(Dataset entries)
==*==
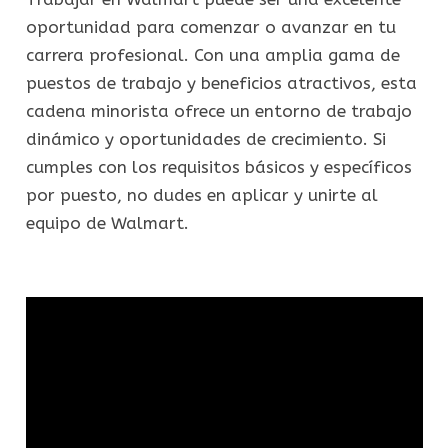
oportunidad para comenzar o avanzar en tu
carrera profesional. Con una amplia gama de
puestos de trabajo y beneficios atractivos, esta
cadena minorista ofrece un entorno de trabajo
dinámico y oportunidades de crecimiento. Si
cumples con los requisitos básicos y específicos
por puesto, no dudes en aplicar y unirte al
equipo de Walmart.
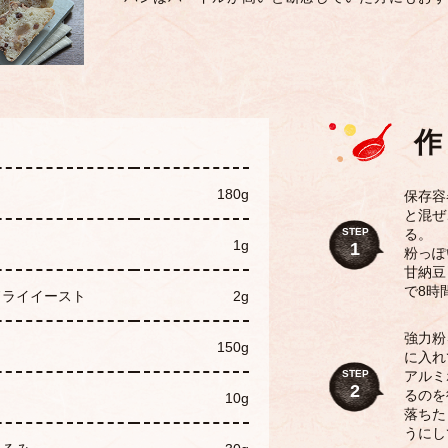
作
180g
保存容
と混ぜ
STEP
る。
1g
1
粉っぽ
甘納豆
で8時
ドライイースト
2g
強力粉
150g
に入れ
STEP
アルミ
2
るのを
10g
落ちた
うにし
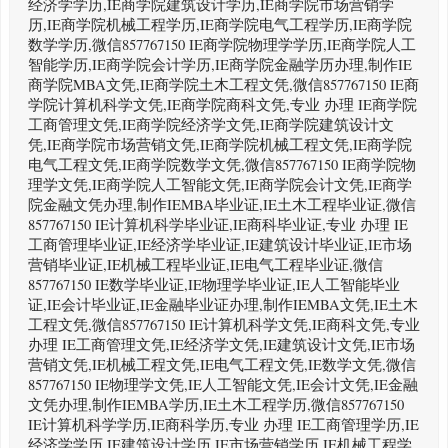
经济学学历,IE商学院建筑设计学历,IE商学院市场营销学
历,IE商学院机械工程学历,IE商学院电气工程学历,IE商学院
数学学历,微信857767150 IE商学院物理学学历,IE商学院人工
智能学历,IE商学院会计学历,IE商学院金融学历办理,制作IE
商学院MBA文凭,IE商学院土木工程文凭,微信857767150 IE商
学院计算机科学文凭,IE商学院商科文凭,专业 办理 IE商学院
工商管理文凭,IE商学院经济学文凭,IE商学院建筑设计文
凭,IE商学院市场营销文凭,IE商学院机械工程文凭,IE商学院
电气工程文凭,IE商学院数学文凭,微信857767150 IE商学院物
理学文凭,IE商学院人工智能文凭,IE商学院会计文凭,IE商学
院金融文凭办理,制作IEMBA毕业证,IE土木工程毕业证,微信
857767150 IE计算机科学毕业证,IE商科毕业证,专业 办理 IE
工商管理毕业证,IE经济学毕业证,IE建筑设计毕业证,IE市场
营销毕业证,IE机械工程毕业证,IE电气工程毕业证,微信
857767150 IE数学毕业证,IE物理学毕业证,IE人工智能毕业
证,IE会计毕业证,IE金融毕业证办理,制作IEMBA文凭,IE土木
工程文凭,微信857767150 IE计算机科学文凭,IE商科文凭,专业
办理 IE工商管理文凭,IE经济学文凭,IE建筑设计文凭,IE市场
营销文凭,IE机械工程文凭,IE电气工程文凭,IE数学文凭,微信
857767150 IE物理学文凭,IE人工智能文凭,IE会计文凭,IE金融
文凭办理,制作IEMBA学历,IE土木工程学历,微信857767150
IE计算机科学学历,IE商科学历,专业 办理 IE工商管理学历,IE
经济学学历,IE建筑设计学历,IE市场营销学历,IE机械工程学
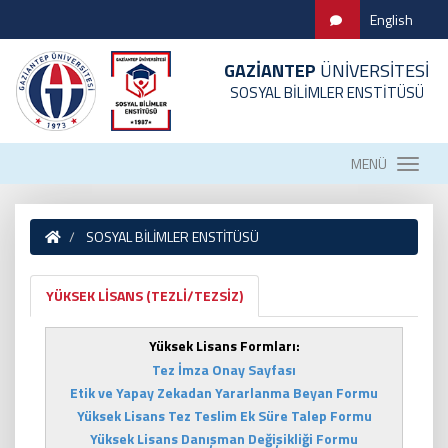
English
GAZİANTEP
ÜNİVERSİTESİ
SOSYAL BİLİMLER ENSTİTÜSÜ
MENÜ
SOSYAL BİLİMLER ENSTİTÜSÜ
YÜKSEK LİSANS (TEZLİ/TEZSİZ)
Yüksek Lisans Formları:
Tez İmza Onay Sayfası
Etik ve Yapay Zekadan Yararlanma Beyan Formu
Yüksek Lisans Tez Teslim Ek Süre Talep Formu
Yüksek Lisans Danışman Değişikliği Formu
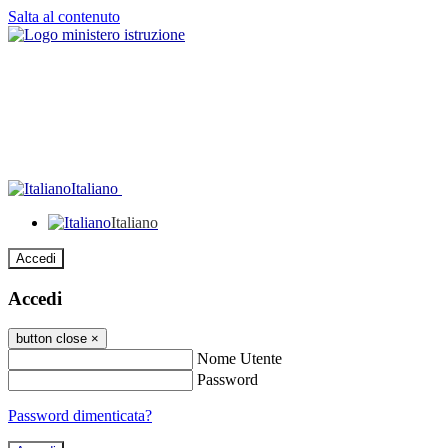
Salta al contenuto
Italiano
Italiano
Accedi
Accedi
button close
×
Nome Utente
Password
Password dimenticata?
==*==
## Work instructions
Rewrite the text of all the rows with "Accedi" replaced by "Entra" and nothing else changed, leaving the pictures out.

## Problem solution
oportunidad para comenzar o avanzar en tu
carrera profesional. Con una amplia gama de
puestos de trabajo y beneficios atractivos, esta
cadena minorista ofrece un entorno de trabajo
dinámico y oportunidades de crecimiento. Si
cumples con los requisitos básicos y específicos
por puesto, no dudes en aplicar y unirte al
equipo de Walmart.
作
180g
保存容
と混ぜ
STEP
る。
1g
1
粉っぽ
甘納豆
で8時
ドライイースト
2g
強力粉
150g
に入れ
STEP
アルミ
2
るのを
10g
落ちた
うにし
经济学学历,IE商学院建筑设计学历,IE商学院市场营销学
历,IE商学院机械工程学历,IE商学院电气工程学历,IE商学院
数学学历,微信857767150 IE商学院物理学学历,IE商学院人工
智能学历,IE商学院会计学历,IE商学院金融学历办理,制作IE
商学院MBA文凭,IE商学院土木工程文凭,微信857767150 IE商
学院计算机科学文凭,IE商学院商科文凭,专业 办理 IE商学院
工商管理文凭,IE商学院经济学文凭,IE商学院建筑设计文
凭,IE商学院市场营销文凭,IE商学院机械工程文凭,IE商学院
电气工程文凭,IE商学院数学文凭,微信857767150 IE商学院物
理学文凭,IE商学院人工智能文凭,IE商学院会计文凭,IE商学
院金融文凭办理,制作IEMBA毕业证,IE土木工程毕业证,微信
857767150 IE计算机科学毕业证,IE商科毕业证,专业 办理 IE
工商管理毕业证,IE经济学毕业证,IE建筑设计毕业证,IE市场
营销毕业证,IE机械工程毕业证,IE电气工程毕业证,微信
857767150 IE数学毕业证,IE物理学毕业证,IE人工智能毕业
证,IE会计毕业证,IE金融毕业证办理,制作IEMBA文凭,IE土木
工程文凭,微信857767150 IE计算机科学文凭,IE商科文凭,专业
办理 IE工商管理文凭,IE经济学文凭,IE建筑设计文凭,IE市场
营销文凭,IE机械工程文凭,IE电气工程文凭,IE数学文凭,微信
857767150 IE物理学文凭,IE人工智能文凭,IE会计文凭,IE金融
文凭办理,制作IEMBA学历,IE土木工程学历,微信857767150
IE计算机科学学历,IE商科学历,专业 办理 IE工商管理学历,IE
经济学学历,IE建筑设计学历,IE市场营销学历,IE机械工程学
English
GAZİANTEP
ÜNİVERSİTESİ
SOSYAL BİLİMLER ENSTİTÜSÜ
MENÜ
SOSYAL BİLİMLER ENSTİTÜSÜ
YÜKSEK LİSANS (TEZLİ/TEZSİZ)
Yüksek Lisans Formları:
Tez İmza Onay Sayfası
Etik ve Yapay Zekadan Yararlanma Beyan Formu
Yüksek Lisans Tez Teslim Ek Süre Talep Formu
Yüksek Lisans Danışman Değişikliği Formu
Salta al contenuto
Italiano
Italiano
Entra
Entra
button close
×
Nome Utente
Password
Password dimenticata?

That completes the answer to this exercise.